Laut und schnell

HIMMEROD. (gkl) Zu einem Konzert, bei dem die vielfältige Farbigkeit der Orgel im Vordergrund stehen sollte, hatte die Abtei Himmerod eingeladen. Geboten wurde eine Veranstaltung, in der Virtuosität und Lautstärke im Vordergrund standen.

"Faszination Orgel" - so lautete die Überschrift zum zweiten der Orgelkonzerte in der Abteikirche Himmerod. In einer Einführung erläuterte Wolfgang Valerius, vom Abt mit der Organisation der Konzerte betraut, das Ziel dieses Programms: Vielseitigkeit und Farbigkeit der Orgel im Allgemeinen und natürlich des Himmeroder Instrumentes im Besonderen aufzuzeigen. Offensichtlich aber hatte Valerius sein Ansinnen dem Solisten nicht deutlich genug mitgeteilt. Gast war der Organist des Altenberger Domes, Andreas Meisner. Sein Programm war mit Werken von Johann Gottfried Walther (Concerto h-moll), Alexandre Guilmant (Sonate Nr. 4 in d-moll), Sergej Rachmaninows cis-moll Prélude in der Orgelfassung von Louis Vierne oder vier der 12 Stücke für Orgel von Theodore Dubois durchaus dazu angetan, den Versprechungen gerecht zu werden. Was man erlebte, war ein Einheitsbrei, der über weite Strecken offensichtlich nur ein Ziel kannte: das Fortissimo der Orgel.

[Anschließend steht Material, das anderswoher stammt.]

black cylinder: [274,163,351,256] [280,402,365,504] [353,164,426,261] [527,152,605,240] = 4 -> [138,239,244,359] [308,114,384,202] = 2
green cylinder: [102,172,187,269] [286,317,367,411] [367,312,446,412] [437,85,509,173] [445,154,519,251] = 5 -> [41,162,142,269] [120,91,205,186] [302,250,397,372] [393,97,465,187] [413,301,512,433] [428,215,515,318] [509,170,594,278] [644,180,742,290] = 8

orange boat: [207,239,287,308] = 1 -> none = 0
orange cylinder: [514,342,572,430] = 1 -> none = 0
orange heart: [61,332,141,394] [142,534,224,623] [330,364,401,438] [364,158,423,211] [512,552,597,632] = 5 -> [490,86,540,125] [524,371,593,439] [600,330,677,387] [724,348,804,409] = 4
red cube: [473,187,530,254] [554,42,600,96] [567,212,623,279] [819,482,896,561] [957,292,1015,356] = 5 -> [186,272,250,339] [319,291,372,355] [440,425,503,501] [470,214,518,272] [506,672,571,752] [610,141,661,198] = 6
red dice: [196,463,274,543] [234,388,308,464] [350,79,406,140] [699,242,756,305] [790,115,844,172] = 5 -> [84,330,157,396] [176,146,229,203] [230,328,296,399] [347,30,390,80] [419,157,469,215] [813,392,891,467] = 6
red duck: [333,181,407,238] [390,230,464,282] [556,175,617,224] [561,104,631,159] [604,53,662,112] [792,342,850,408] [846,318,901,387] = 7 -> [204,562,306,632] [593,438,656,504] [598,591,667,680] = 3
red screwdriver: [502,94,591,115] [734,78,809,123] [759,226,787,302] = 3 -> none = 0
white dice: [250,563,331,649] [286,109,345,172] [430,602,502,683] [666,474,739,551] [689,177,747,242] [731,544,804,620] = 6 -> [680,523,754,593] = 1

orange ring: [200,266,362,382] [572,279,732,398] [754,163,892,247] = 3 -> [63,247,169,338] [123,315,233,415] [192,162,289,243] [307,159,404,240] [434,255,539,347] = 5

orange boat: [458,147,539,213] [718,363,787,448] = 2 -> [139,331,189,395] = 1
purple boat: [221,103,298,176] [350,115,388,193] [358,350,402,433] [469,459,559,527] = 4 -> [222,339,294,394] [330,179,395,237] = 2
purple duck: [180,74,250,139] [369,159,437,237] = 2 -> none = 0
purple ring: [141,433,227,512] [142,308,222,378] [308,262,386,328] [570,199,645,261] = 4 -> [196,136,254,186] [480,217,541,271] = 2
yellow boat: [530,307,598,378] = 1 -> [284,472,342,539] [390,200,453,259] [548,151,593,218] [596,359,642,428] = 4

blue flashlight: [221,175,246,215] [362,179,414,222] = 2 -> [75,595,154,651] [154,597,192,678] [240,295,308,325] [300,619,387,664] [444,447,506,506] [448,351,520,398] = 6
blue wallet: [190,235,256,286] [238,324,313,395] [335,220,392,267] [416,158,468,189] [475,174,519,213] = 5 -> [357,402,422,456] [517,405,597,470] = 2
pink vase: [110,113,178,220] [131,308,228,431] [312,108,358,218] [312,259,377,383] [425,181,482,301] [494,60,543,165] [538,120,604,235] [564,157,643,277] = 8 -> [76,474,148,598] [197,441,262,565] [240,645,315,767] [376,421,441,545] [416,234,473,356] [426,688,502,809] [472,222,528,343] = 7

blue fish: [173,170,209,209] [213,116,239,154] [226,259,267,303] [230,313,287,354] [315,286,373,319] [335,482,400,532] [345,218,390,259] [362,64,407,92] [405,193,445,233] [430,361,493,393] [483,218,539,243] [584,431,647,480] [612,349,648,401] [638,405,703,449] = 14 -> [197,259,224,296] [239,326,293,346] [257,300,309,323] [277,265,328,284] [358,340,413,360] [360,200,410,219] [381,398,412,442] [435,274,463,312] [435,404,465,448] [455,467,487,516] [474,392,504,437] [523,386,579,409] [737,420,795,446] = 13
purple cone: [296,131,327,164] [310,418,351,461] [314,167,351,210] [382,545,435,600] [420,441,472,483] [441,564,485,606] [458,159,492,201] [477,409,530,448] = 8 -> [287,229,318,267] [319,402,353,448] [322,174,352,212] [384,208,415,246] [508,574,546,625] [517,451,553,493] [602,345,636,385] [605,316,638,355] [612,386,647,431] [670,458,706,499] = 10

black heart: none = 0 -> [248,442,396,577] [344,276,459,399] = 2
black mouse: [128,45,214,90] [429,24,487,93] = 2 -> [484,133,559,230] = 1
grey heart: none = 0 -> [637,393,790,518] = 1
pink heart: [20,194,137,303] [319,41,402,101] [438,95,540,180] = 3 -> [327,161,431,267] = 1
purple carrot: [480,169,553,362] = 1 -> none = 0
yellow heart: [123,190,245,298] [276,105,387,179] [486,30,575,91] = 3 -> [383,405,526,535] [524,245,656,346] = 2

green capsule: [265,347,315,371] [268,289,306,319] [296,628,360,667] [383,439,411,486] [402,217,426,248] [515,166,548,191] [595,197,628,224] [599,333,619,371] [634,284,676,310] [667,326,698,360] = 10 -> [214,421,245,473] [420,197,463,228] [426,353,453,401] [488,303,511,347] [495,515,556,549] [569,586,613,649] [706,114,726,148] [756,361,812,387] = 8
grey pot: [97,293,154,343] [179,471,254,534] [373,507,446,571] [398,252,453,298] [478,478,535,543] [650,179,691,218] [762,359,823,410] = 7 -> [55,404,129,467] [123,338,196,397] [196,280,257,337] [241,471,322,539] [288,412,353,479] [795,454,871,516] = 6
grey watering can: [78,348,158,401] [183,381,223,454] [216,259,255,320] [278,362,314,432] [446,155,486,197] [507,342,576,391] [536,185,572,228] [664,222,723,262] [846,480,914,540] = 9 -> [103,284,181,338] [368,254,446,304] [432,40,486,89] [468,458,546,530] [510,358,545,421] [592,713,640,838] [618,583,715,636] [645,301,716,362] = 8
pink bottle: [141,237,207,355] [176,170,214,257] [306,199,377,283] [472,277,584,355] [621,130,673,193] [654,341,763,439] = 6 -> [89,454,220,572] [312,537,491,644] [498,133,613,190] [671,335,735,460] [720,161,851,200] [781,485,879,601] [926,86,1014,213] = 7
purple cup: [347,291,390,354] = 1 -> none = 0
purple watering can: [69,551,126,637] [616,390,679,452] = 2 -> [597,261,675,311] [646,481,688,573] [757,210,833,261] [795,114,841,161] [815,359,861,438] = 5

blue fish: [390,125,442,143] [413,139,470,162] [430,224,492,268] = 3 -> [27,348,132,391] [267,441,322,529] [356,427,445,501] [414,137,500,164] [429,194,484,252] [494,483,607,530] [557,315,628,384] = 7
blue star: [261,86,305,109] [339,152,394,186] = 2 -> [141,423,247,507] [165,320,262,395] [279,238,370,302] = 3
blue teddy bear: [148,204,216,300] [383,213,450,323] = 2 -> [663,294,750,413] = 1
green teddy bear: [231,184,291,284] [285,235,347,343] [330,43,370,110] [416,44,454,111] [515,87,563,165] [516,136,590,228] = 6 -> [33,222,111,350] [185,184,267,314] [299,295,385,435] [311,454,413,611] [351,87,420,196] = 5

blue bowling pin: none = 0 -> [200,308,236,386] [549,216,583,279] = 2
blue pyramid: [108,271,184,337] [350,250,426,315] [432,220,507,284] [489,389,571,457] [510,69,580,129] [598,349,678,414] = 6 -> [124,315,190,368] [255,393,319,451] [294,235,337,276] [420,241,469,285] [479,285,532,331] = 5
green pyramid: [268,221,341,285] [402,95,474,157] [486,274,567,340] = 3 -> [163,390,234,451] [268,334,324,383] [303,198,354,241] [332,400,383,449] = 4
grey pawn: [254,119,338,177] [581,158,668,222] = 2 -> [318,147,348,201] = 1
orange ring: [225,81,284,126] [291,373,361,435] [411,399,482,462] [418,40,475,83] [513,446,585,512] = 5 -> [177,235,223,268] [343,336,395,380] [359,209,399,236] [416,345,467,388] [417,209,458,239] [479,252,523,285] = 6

Man könnte ja vielleicht für Meisner Verständnis aufbringen, wenn er ein jugendlicher Heißsporn wäre. Dies aber kann der 1959 geborene Musiker für sich nicht mehr in Anspruch nehmen. Mit Ausnahme des Concerto grosso von Walther, gab es in Himmerod kein Werk, bei dem die horizontalen Trompeten eine Pause einlegen durften. Dazu wurden alle Werke in einer Art Schweinsgalopp über die Tasten gejagt, der weder auf die Orgel noch auf den Raum, geschweige denn auf die Zuhörer Rücksicht nahm. Technisch fabelhaft, soweit man das in der oft beschriebenen Kathedralakustik der großen Abteikirche überhaupt noch beurteilen konnte. Musikalisch konnte kaum etwas begeistern. Wo war das geheimnisvoll-magische im "Marche de rois Mages" von Dubois, wo der swingende Jazz im "Concert piece" von Flor Peeters? Franz Liszts Vision "Der heilige Franziskus auf den Wogen schreitend" geriet zum Dauerlauf. Im Programmblatt ist die Rede davon, dass in Himmerod "keine schwerverdauliche Spezialistenkost geboten wird, sondern niveauvoll-ansprechende Musik, die auch Nichteingeweihten einen Zugang zur Königin der Instrumente ermöglichen kann." Dies geht aber nicht in einem Dauersprint, in dem weder die Orgel, noch die Musik, noch der Zuhörer Zeit zum Atmen hat. Schade drum.